A brief history of the Bay Mills-Brimley Area
Michigan became a state in 1837. Three years later Willie A. Burt, a loyal and able Deputy U.S. Surveyor, began his survey of township boundaries for the Upper Peninsula. There was little inducement to settlers until townships were subdivided into mile squares in 1849. Outside of Sault Ste. Marie, there was little evidence of white occupancy.
The Iroquois Point Lighthouse was built in 1870. Wood burning steam boats which required fuel wood furnished employment for a few settlers. The first settlers in the Brimley area were the Ripley’s, but three Scribner brothers, reputedly lured by riches in pine lumber, are credited with being the first settlers with designs on a townsite. James came west in search of timber shortly after the Civil War.
Brother Willoughby Scribner (1847-1913), generally known as the founder of Brimley, arrived about 1872 and settled with his brothers on adjoining homesteads. A small man with an extremely short temper, he ran a general store. Brother Josiah (1850-1940), a mason, came to Brimley in 1874. Despite poor vision, he was also a cooper who could make wet or dry barrels. He helped construct and maintain the factory and sawmill at Bay Mills. He also built and plastered many homes and built many chimneys in Brimley. It was he who, through goading and persistence, convinced the community that a school system was needed.
With the coming of the railroad in 1887, the town originally known as "Bay Mills," "Bay Mills Crossing," and "Superior," needed a name change to avoid confusion. Exactly who "Brimley" was remains in dispute, but his became the official name for the town in 1896.
The Bay Mills extension of the Duluth, South Shore, & Atlantic Railroad from Brimley to Bay Mills started in January, 1891. The bridge, built entirely of pine timber, was placed on piling at 10-12 foot intervals, and the piling, about 6 to a bent, was tied together with timbers or sway braces. Ties and rails were laid and a 12-inch plank in the center worn concave by the countless tread of caulked boots served as a walkway. At a point of deepest water, a manually operated swingbridge allowed small boats access to the bay. The trestle was 6-10 feet above the water.

**ACTIVITY LIST**
1. Copy the passage of the Bay Mills-Brimley history that runs from "With the coming" to "above the water.".
2. According to the Bay Mills-Brimley history, in what year did "Brimley" become the town's official name?
3. Continue the Bay Mills-Brimley history, picking up after its final sentence.

**DATA FOR ANALYSIS**
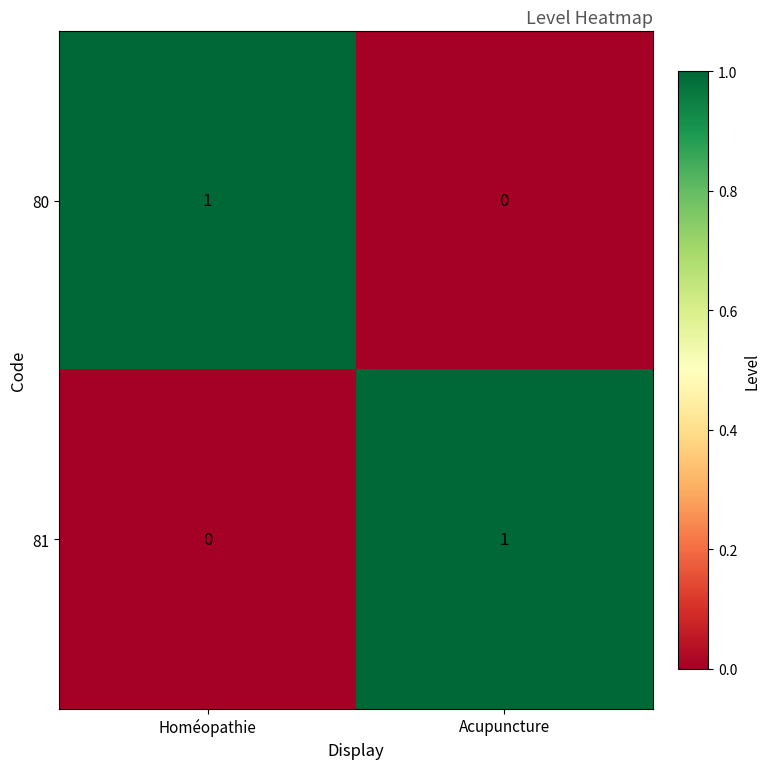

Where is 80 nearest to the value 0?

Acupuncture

* * *

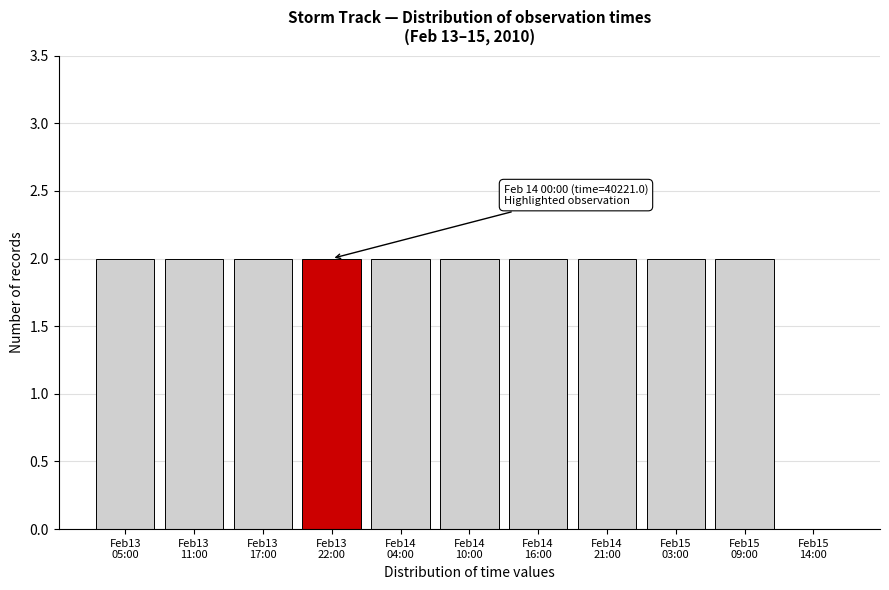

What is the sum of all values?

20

**EXPECTED RESPONSES**
1.
With the coming of the railroad in 1887, the town originally known as "Bay Mills," "Bay Mills Crossing," and "Superior," needed a name change to avoid confusion. Exactly who "Brimley" was remains in dispute, but his became the official name for the town in 1896.
The Bay Mills extension of the Duluth, South Shore, & Atlantic Railroad from Brimley to Bay Mills started in January, 1891. The bridge, built entirely of pine timber, was placed on piling at 10-12 foot intervals, and the piling, about 6 to a bent, was tied together with timbers or sway braces. Ties and rails were laid and a 12-inch plank in the center worn concave by the countless tread of caulked boots served as a walkway. At a point of deepest water, a manually operated swingbridge allowed small boats access to the bay. The trestle was 6-10 feet above the water.

2. 1896

3.
Bay Mills was named for the Hall & Munson Company plants. For many years the area was inhabited by Indians and Bay Mills was a trading post. A post office was established in 1879. The first permanent settlement began in 1882 when a sawmill was built. By 1893, three churches, two saw-mills, a sash & blind factory, planing mill, box factory, Niagara Paper Co, and pulp mill were doing a flourishing business. Mail was twice daily! A druggist, machinist, photographer, stage line and ferry operator, butcher, carpenter, millwright, lumber inspector, barber, innkeeper, blacksmith, and saw filer were among the 1,900 residents.
At its peak, the Hall & Munson Co. employed about 800 men. The sawmill turned out 160,000 feet of lumber a day, the sash and door company made about 800 doors, 1500 pairs of window sash, 500 blinds, and 300 window frames. The company carried about 30 million feet of lumber on its docks.
In 1904, the factory burned down; a few years later the sawmill ran out of timber and quit business. As a result, by 1909 the population had diminished to less than 75 people and the post office closed. Thereafter, mail was delivered R.F.D. from Brimley. Only one general store continued in business. By 1940, Bay Mills was deserted, but slowly people began moving back into the area. In 1995, the Bay Mills Indian Community completed a Casino/Resort complex on the west shore of the bay.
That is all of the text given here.